A Wednesday morning, 8 a.m., Capital Beltway near the Van Dorn Street exit. Larry Jaffe of Herndon glances at the car in the lane beside him, as Beltway veterans will (and should). Suddenly, at superhighway speeds, a potential disaster:
The hood of the car beside Larry's flies open and smacks flat against the windshield. As Larry watches, helpless and horrified, the driver puts on his right-hand blinker and wrestles the car slowly, smoothly and safely from the middle right-hand lane onto the right shoulder.
"I don't know who it was," Larry writes, "but that driver deserves recognition for his or her skill and poise."
Amen to that, Larry -- from One Who Knows.
The same thing happened to me about 20 years ago on a rural, two-lane road in Massachusetts. Your first instinct is to stamp on the brake and stop as fast as you can. That happened to work in my case, but only because I was lucky enough not to have anyone following me. I wouldn't want to try it on the Beltway.
What do experts advise? Mary Ann Reynolds of the American Automobile Association says Larry's Beltwaymate did exactly the right thing.
"Slow down and use your side-view mirrors to pull over onto the shoulder," Mary Ann advises. "Be calm and use common sense."
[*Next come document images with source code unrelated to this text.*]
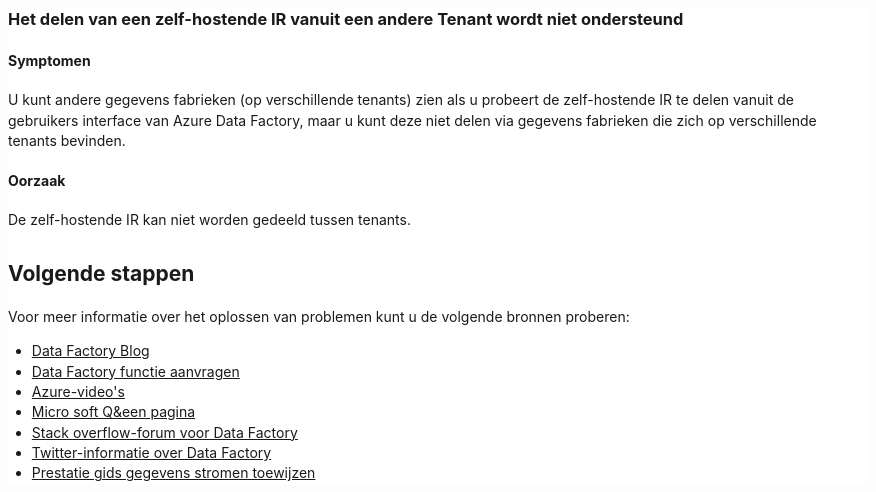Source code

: ### <a name="sharing-a-self-hosted-ir-from-a-different-tenant-is-not-supported"></a>Het delen van een zelf-hostende IR vanuit een andere Tenant wordt niet ondersteund 

#### <a name="symptoms"></a>Symptomen

U kunt andere gegevens fabrieken (op verschillende tenants) zien als u probeert de zelf-hostende IR te delen vanuit de gebruikers interface van Azure Data Factory, maar u kunt deze niet delen via gegevens fabrieken die zich op verschillende tenants bevinden.

#### <a name="cause"></a>Oorzaak

De zelf-hostende IR kan niet worden gedeeld tussen tenants.

## <a name="next-steps"></a>Volgende stappen

Voor meer informatie over het oplossen van problemen kunt u de volgende bronnen proberen:

*  [Data Factory Blog](https://azure.microsoft.com/blog/tag/azure-data-factory/)
*  [Data Factory functie aanvragen](https://feedback.azure.com/forums/270578-data-factory)
*  [Azure-video's](https://azure.microsoft.com/resources/videos/index/?sort=newest&services=data-factory)
*  [Micro soft Q&een pagina](/answers/topics/azure-data-factory.html)
*  [Stack overflow-forum voor Data Factory](https://stackoverflow.com/questions/tagged/azure-data-factory)
*  [Twitter-informatie over Data Factory](https://twitter.com/hashtag/DataFactory)
*  [Prestatie gids gegevens stromen toewijzen](concepts-data-flow-performance.md)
You might also check the clasp on your hood from time to time. I called a couple of garages, and they tell me that they can sometimes spot a fraying or bent hood clasp that's about to go sproinnnnnnnng. Worth the time and the expense.
If you happened to ask our circulation department what drives them craziest -- and I have -- they'd answer: "Thefts."
In many high-rise apartments around the area -- and in several neighborhoods of single-family homes, too -- The Post no sooner lands on a doorstep than it's stolen by some light-fingered cheapskate.
Many countermeasures have been tried over the years. None work for very long, if at all. But if Post Pilferage happens to you, you might copy what a friend in Woodley Park tried last month.
His paper had disappeared daily, for several weeks in a row. In fact, the thief was so brazen that he apparently lay in wait for the delivery truck. My friend proved this in agonizing fashion one morning at about 5:30.
He was lying in bed when he heard the paper hit his doorstep. He leapt out of bed, threw on a pair of jeans, ran downstairs and opened the door. In those 20 seconds, the thief had already struck.
Finally, in desperation, my friend left a sign on the front porch. It read:
IF YOU KEEP STEALING MY PAPER, I'LL CANCEL MY SUBSCRIPTION.
The thief hasn't been back since.
Good point from a man whose wife is blind, and relies on a guide dog.
People in shopping malls will often come up to the dog and pet him, the man says. They only mean to be friendly. But in fact, they're doing harm.
Petting a guide dog repeatedly can undo his training, the man says. Next time you see a blind person's dog, remember the old adage: look but don't touch.
Write it down. 10 a.m., July 10, Room 114, District Building, 14th and E streets NW.
There and then, City Councilwoman Nadine Winter will hold a "public roundtable" on Bill 6-213. That measure, now before Winter's public works committee, would restrict smoking in D.C. workplaces to designated areas only.
I've been beating the drum for this bill for the last few weeks. But the real political battle will begin in front of Winter one week from the day you read this.
If you think D.C. nonsmokers have just as firm a right to clean air as D.C. smokers do to smoke, please testify. Call Linda Malloy at 724-8064 by close of business July 8 to register.
You gotta like Bruce Johnson's solution to the age-old problem of nonhandicapped drivers parking in handicapped-only spaces.
Bruce says they ought to erect a sign that says:
IF YOU AREN'T HANDICAPPED WHEN YOU PARK HERE, YOU WILL BE WHEN YOU LEAVE!
And finally, Glenn Justema of Clinton saw a girl-watcher's dream at a red light in Marlow Heights the other day.
The car stopped in the left lane had tags that read: IAM A10.
The tags on the car in the very next lane said: DOUBLE.